Here, we’ll use the built-in R data set “USArrests”, which contains statistics in arrests per 100,000 residents for assault, murder, and rape in each of the 50 US states in 1973. It includes also the percent of the population living in urban areas.

data("USArrests")  # Load the data set
df <- USArrests    # Use df as shorter name
1. To remove any missing value that might be present in the data, type this:
df <- na.omit(df)
1. As we don’t want the clustering algorithm to depend to an arbitrary variable unit, we start by scaling/standardizing the data using the R function scale():
df <- scale(df)
head(df, n = 3)
##         Murder Assault UrbanPop     Rape
## Alabama 1.2426   0.783   -0.521 -0.00342
## Alaska  0.5079   1.107   -1.212  2.48420
## Arizona 0.0716   1.479    0.999  1.04288

## Required R Packages

In this book, we’ll use mainly the following R packages:

• cluster for computing clustering algorithms, and
• factoextra for ggplot2-based elegant visualization of clustering results.

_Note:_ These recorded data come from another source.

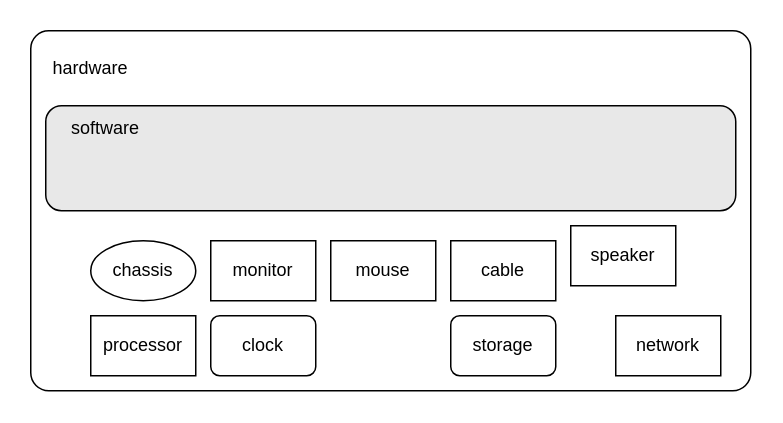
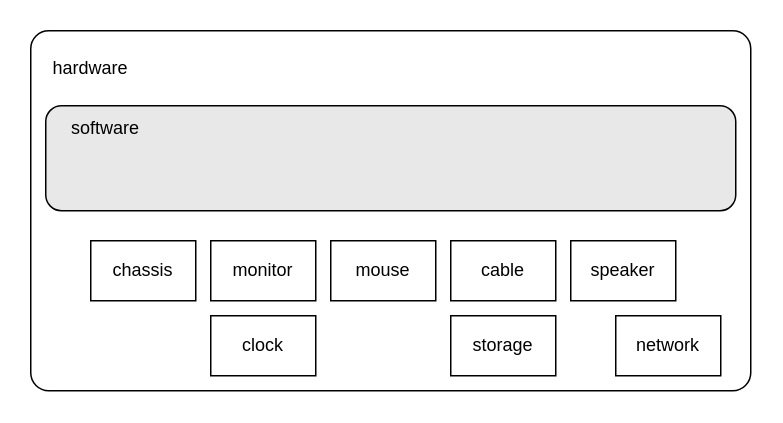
  <mxCell id="0" />
  <mxCell id="1" parent="0" />
  <mxCell id="2" value="" style="rounded=1;whiteSpace=wrap;html=1;arcSize=5;imageHeight=24;" parent="1" vertex="1"><mxGeometry x="20" y="20" width="480" height="240" as="geometry" /></mxCell>
  <mxCell id="3" value="" style="rounded=1;whiteSpace=wrap;html=1;arcSize=15;fillColor=#E8E8E8;" parent="1" vertex="1"><mxGeometry x="30" y="70" width="460" height="70" as="geometry" /></mxCell>
- <mxCell id="4" value="chassis" style="ellipse;whiteSpace=wrap;html=1;" parent="1" vertex="1"><mxGeometry x="60" y="160" width="70" height="40" as="geometry" /></mxCell>
+ <mxCell id="4" value="chassis" style="rounded=0;whiteSpace=wrap;html=1;" parent="1" vertex="1"><mxGeometry x="60" y="160" width="70" height="40" as="geometry" /></mxCell>
  <mxCell id="5" value="monitor" style="rounded=0;whiteSpace=wrap;html=1;" parent="1" vertex="1"><mxGeometry x="140" y="160" width="70" height="40" as="geometry" /></mxCell>
  <mxCell id="6" value="mouse" style="rounded=0;whiteSpace=wrap;html=1;" parent="1" vertex="1"><mxGeometry x="220" y="160" width="70" height="40" as="geometry" /></mxCell>
  <mxCell id="7" value="cable" style="rounded=0;whiteSpace=wrap;html=1;" parent="1" vertex="1"><mxGeometry x="300" y="160" width="70" height="40" as="geometry" /></mxCell>
- <mxCell id="8" value="speaker" style="rounded=0;whiteSpace=wrap;html=1;" parent="1" vertex="1"><mxGeometry x="380" y="150" width="70" height="40" as="geometry" /></mxCell>
+ <mxCell id="8" value="speaker" style="rounded=0;whiteSpace=wrap;html=1;" parent="1" vertex="1"><mxGeometry x="380" y="160" width="70" height="40" as="geometry" /></mxCell>
  <mxCell id="9" value="software" style="text;html=1;strokeColor=none;fillColor=none;align=center;verticalAlign=middle;whiteSpace=wrap;rounded=0;" parent="1" vertex="1"><mxGeometry x="40" y="70" width="60" height="30" as="geometry" /></mxCell>
  <mxCell id="10" value="hardware" style="text;html=1;strokeColor=none;fillColor=none;align=center;verticalAlign=middle;whiteSpace=wrap;rounded=0;" parent="1" vertex="1"><mxGeometry x="30" y="30" width="60" height="30" as="geometry" /></mxCell>
- <mxCell id="11" value="processor" style="rounded=0;whiteSpace=wrap;html=1;" parent="1" vertex="1"><mxGeometry x="60" y="210" width="70" height="40" as="geometry" /></mxCell>
- <mxCell id="12" value="clock" style="whiteSpace=wrap;html=1;rounded=1;" parent="1" vertex="1"><mxGeometry x="140" y="210" width="70" height="40" as="geometry" /></mxCell>
- <mxCell id="13" value="storage" style="whiteSpace=wrap;html=1;rounded=1;" parent="1" vertex="1"><mxGeometry x="300" y="210" width="70" height="40" as="geometry" /></mxCell>
+ <mxCell id="12" value="clock" style="rounded=0;whiteSpace=wrap;html=1;" parent="1" vertex="1"><mxGeometry x="140" y="210" width="70" height="40" as="geometry" /></mxCell>
+ <mxCell id="13" value="storage" style="rounded=0;whiteSpace=wrap;html=1;" parent="1" vertex="1"><mxGeometry x="300" y="210" width="70" height="40" as="geometry" /></mxCell>
  <mxCell id="14" value="network" style="rounded=0;whiteSpace=wrap;html=1;" parent="1" vertex="1"><mxGeometry x="410" y="210" width="70" height="40" as="geometry" /></mxCell>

The official online documentation is available at: https://rpkgs.datanovia.com/factoextra/.

factoextra contains many functions for cluster analysis and visualization, including:

Functions Description
dist(fviz_dist, get_dist) Distance Matrix Computation and Visualization
get_clust_tendency Assessing Clustering Tendency
fviz_nbclust(fviz_gap_stat) Determining the Optimal Number of Clusters
fviz_dend Enhanced Visualization of Dendrogram
fviz_cluster Visualize Clustering Results
fviz_mclust Visualize Model-based Clustering Results
fviz_silhouette Visualize Silhouette Information from Clustering
hcut Computes Hierarchical Clustering and Cut the Tree
hkmeans Hierarchical k-means clustering
eclust Visual enhancement of clustering analysis

To install the two packages, type this:

install.packages(c("cluster", "factoextra"))

## Summary

This chapter introduces how to prepare your data for cluster analysis and describes the essential R package for cluster analysis.

• Alexis Idlette-Wilson

This site is awesome. Thank you!

• PS

Hi,

I love this site. It really is helping me out in a “Cluster Analysis” project,

I wanted to understand what kinds of techniques should be used to perform clustering on very large datasets (my data set has about 3 million rows), I am stuck as using functions like “get_clust_tendency” or even the kmeans and hclust algorithms are throwing “cannot allocate vector of 17000 Gb” error.

Is there a better way to approach this problem with clustering on big datasets?

• Julian

Dear Dr Kassambara,
as many others have already said – thank you very much for this great site! It is indeed a resource I see myself coming back to again and again.
Regarding data preprocessing, I have been wondering how to deal with skewed data – should some form of power transformation be applied to get them into a more “Gaussian” shape, or are different distance metrics better suited than the Euclidean distance, or does it not matter in the end?